### DATA SHOWN
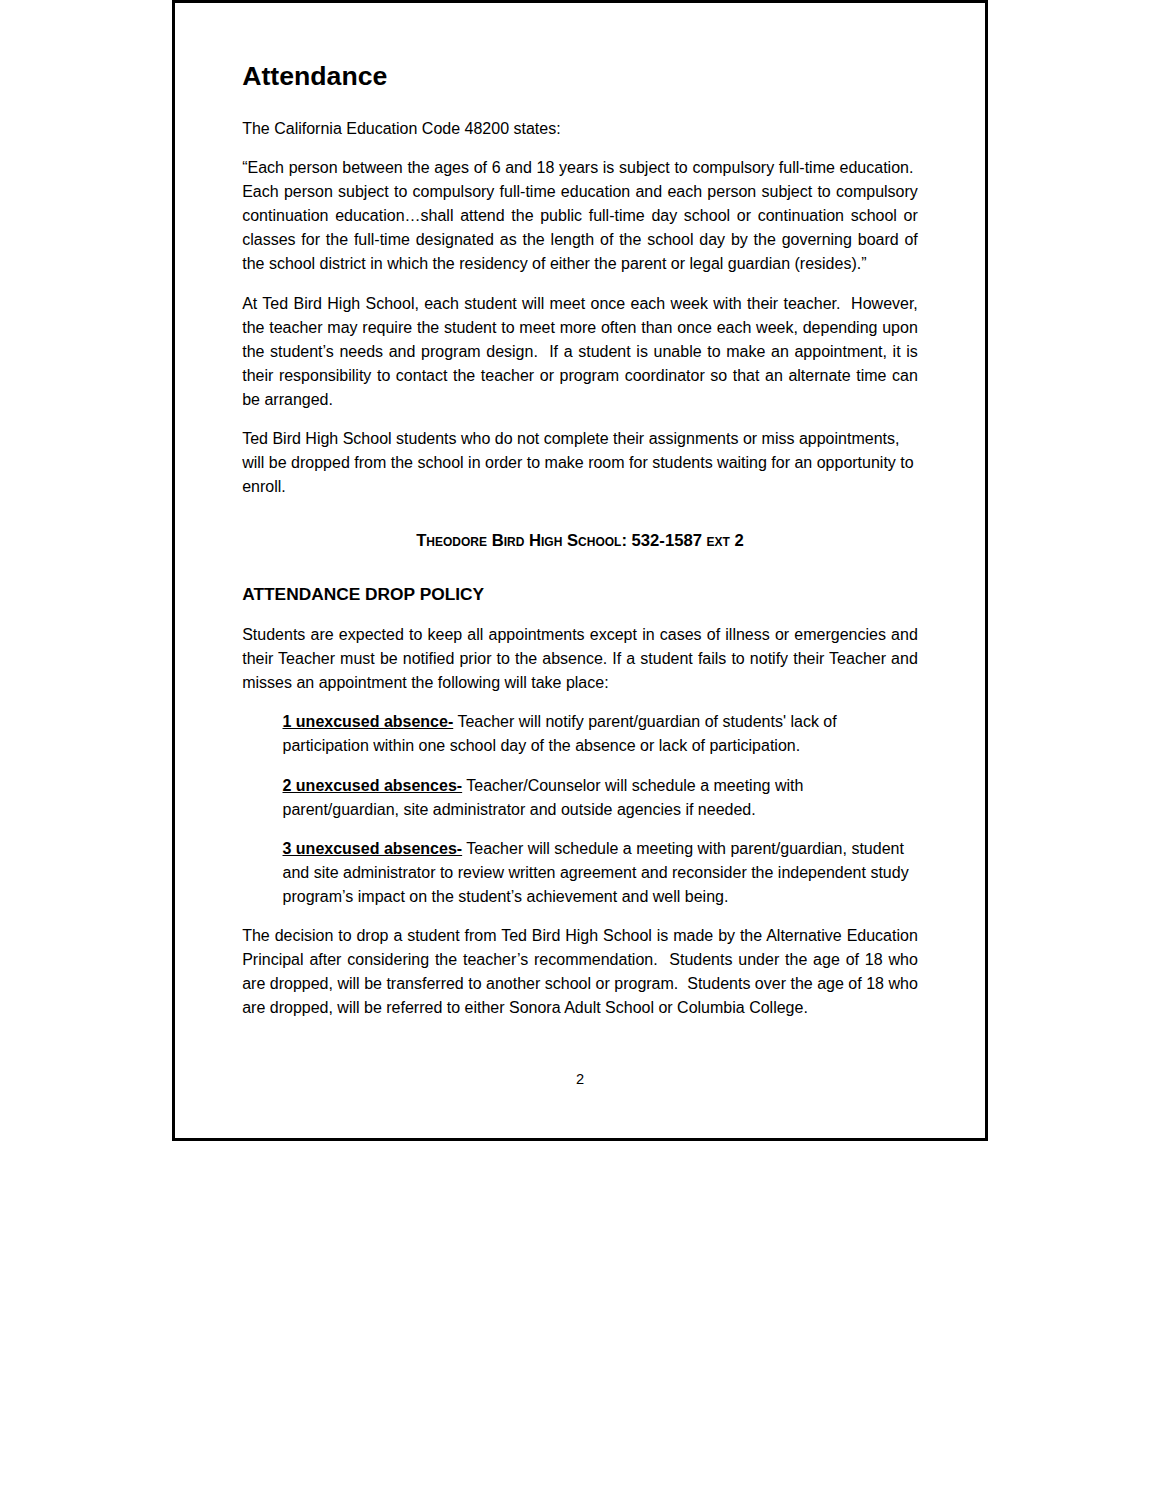Attendance
The California Education Code 48200 states:
“Each person between the ages of 6 and 18 years is subject to compulsory full-time education. Each person subject to compulsory full-time education and each person subject to compulsory continuation education…shall attend the public full-time day school or continuation school or classes for the full-time designated as the length of the school day by the governing board of the school district in which the residency of either the parent or legal guardian (resides).”
At Ted Bird High School, each student will meet once each week with their teacher. However, the teacher may require the student to meet more often than once each week, depending upon the student’s needs and program design. If a student is unable to make an appointment, it is their responsibility to contact the teacher or program coordinator so that an alternate time can be arranged.
Ted Bird High School students who do not complete their assignments or miss appointments, will be dropped from the school in order to make room for students waiting for an opportunity to enroll.
Theodore Bird High School: 532-1587 ext 2
Attendance Drop Policy
Students are expected to keep all appointments except in cases of illness or emergencies and their Teacher must be notified prior to the absence. If a student fails to notify their Teacher and misses an appointment the following will take place:
1 unexcused absence- Teacher will notify parent/guardian of students' lack of participation within one school day of the absence or lack of participation.
2 unexcused absences- Teacher/Counselor will schedule a meeting with parent/guardian, site administrator and outside agencies if needed.
3 unexcused absences- Teacher will schedule a meeting with parent/guardian, student and site administrator to review written agreement and reconsider the independent study program’s impact on the student’s achievement and well being.
The decision to drop a student from Ted Bird High School is made by the Alternative Education Principal after considering the teacher’s recommendation. Students under the age of 18 who are dropped, will be transferred to another school or program. Students over the age of 18 who are dropped, will be referred to either Sonora Adult School or Columbia College.
2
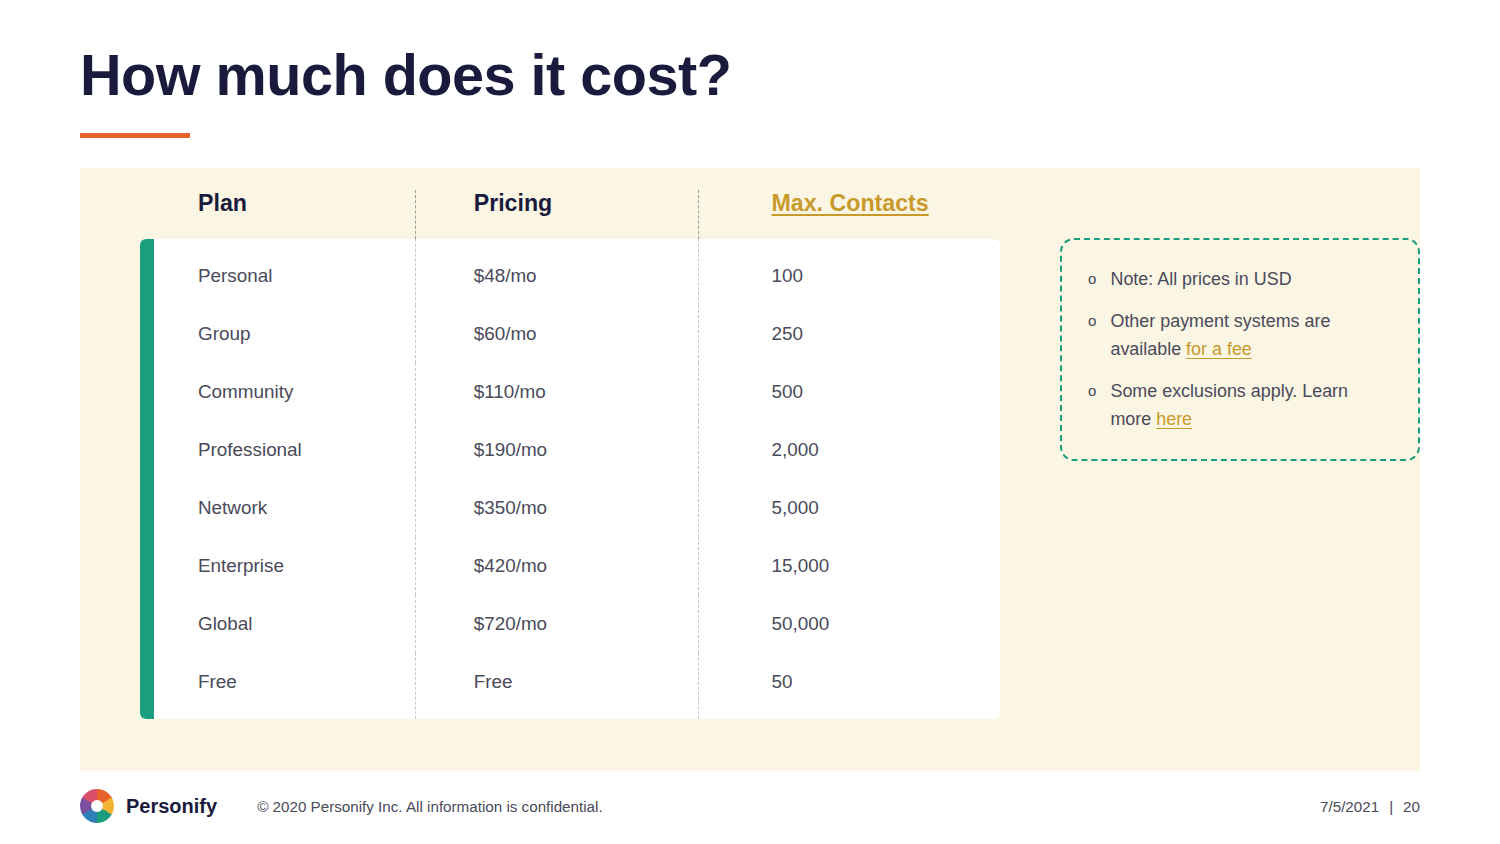How much does it cost?
| Plan | Pricing | Max. Contacts |
| --- | --- | --- |
| Personal | $48/mo | 100 |
| Group | $60/mo | 250 |
| Community | $110/mo | 500 |
| Professional | $190/mo | 2,000 |
| Network | $350/mo | 5,000 |
| Enterprise | $420/mo | 15,000 |
| Global | $720/mo | 50,000 |
| Free | Free | 50 |
oNote: All prices in USD
oOther payment systems are available for a fee
oSome exclusions apply. Learn more here
Personify © 2020 Personify Inc. All information is confidential.
7/5/2021|20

### ACTION ITEM
Only the lines from the line with "Personal | $48/mo | 100 |" to the final line of the entries are to be returned, each exactly as written, both ends included.

### TASK OUTPUT
| Personal | $48/mo | 100 |
| Group | $60/mo | 250 |
| Community | $110/mo | 500 |
| Professional | $190/mo | 2,000 |
| Network | $350/mo | 5,000 |
| Enterprise | $420/mo | 15,000 |
| Global | $720/mo | 50,000 |
| Free | Free | 50 |
oNote: All prices in USD
oOther payment systems are available for a fee
oSome exclusions apply. Learn more here
Personify © 2020 Personify Inc. All information is confidential.
7/5/2021|20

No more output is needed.